Arizona’s Finchem also “introduced several resolutions seeking to decertify the results of the 2020 election in three major Arizona counties, as well as a bill that would give the Legislature the power to reject election results.”
Republican state legislators in North Carolina are already pushing the independent state legislature theory, which would give state legislatures unfettered power over elections, and the conservative U.S. Supreme Court agreed to take up a case involving the fringe theory this term. The Brennan Center for Justice warns that “adopting the independent state legislature theory would also mean that voters across the country have no judicial remedy — in state court or in federal court — to fight partisan gerrymandering. The potential consequences could stretch still further…State lawmakers would be able to adopt vote suppression legislation without any checks or balances from state courts or even gubernatorial veto.”

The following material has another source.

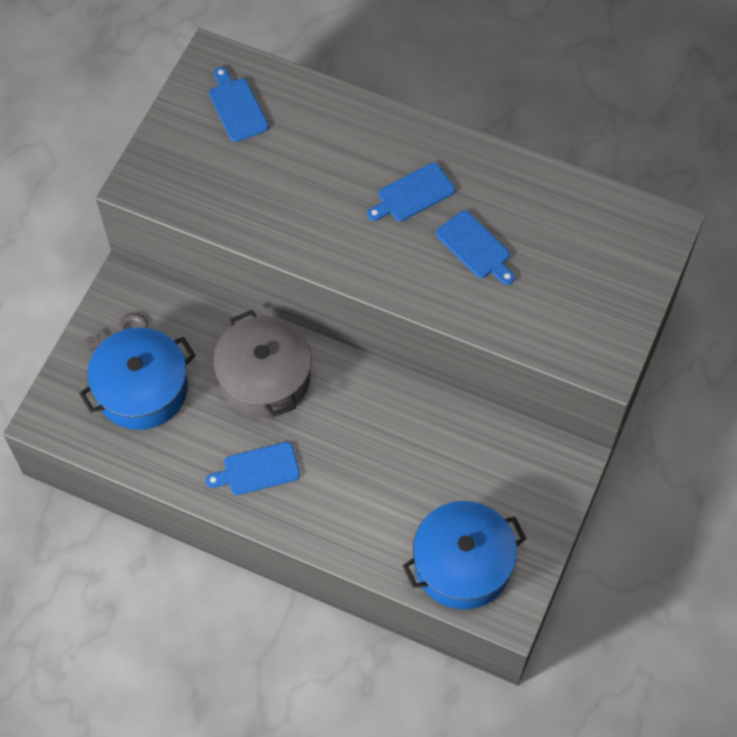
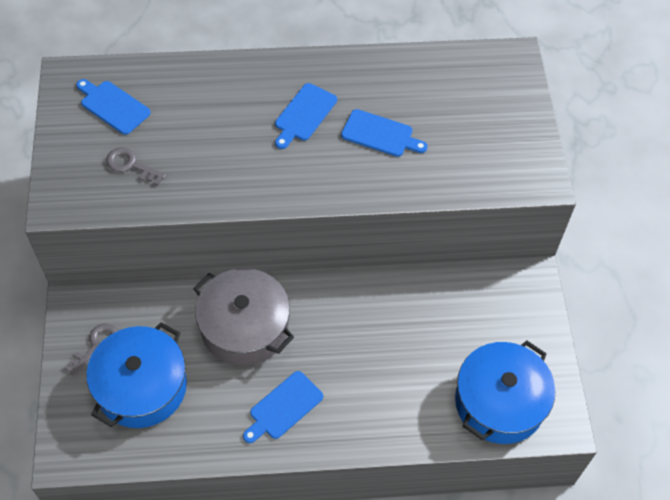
camera: 30 degrees left, 5 degrees down
none -> grey key [106,147,166,186]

It is highly likely, if not inevitable, that these election denier candidates will interfere with any election outcome they don’t like in 2024 and beyond. Courts proved to be a generally effective backstop against the efforts to overturn the 2020 election, but the threats from election deniers will be different this time around. Whereas the Trump campaign and others peddled kooky theories and claims about election fraud in 2020 that courts couldn’t entertain with a straight face, elected election deniers will be able to use what Levitsky and Ziblatt call “the veneer of legality”—that is, they will be able to use the legal authority vested in their public offices— to subvert democratic elections.
With an emboldened and politicized judiciary in the background, it would be foolish to view the 2022 midterms as simply another normal election. We can either look back on it as an example of intense organizing and civic engagement that saved American democracy from the brink, or as a key juncture of authoritarianism’s ascent.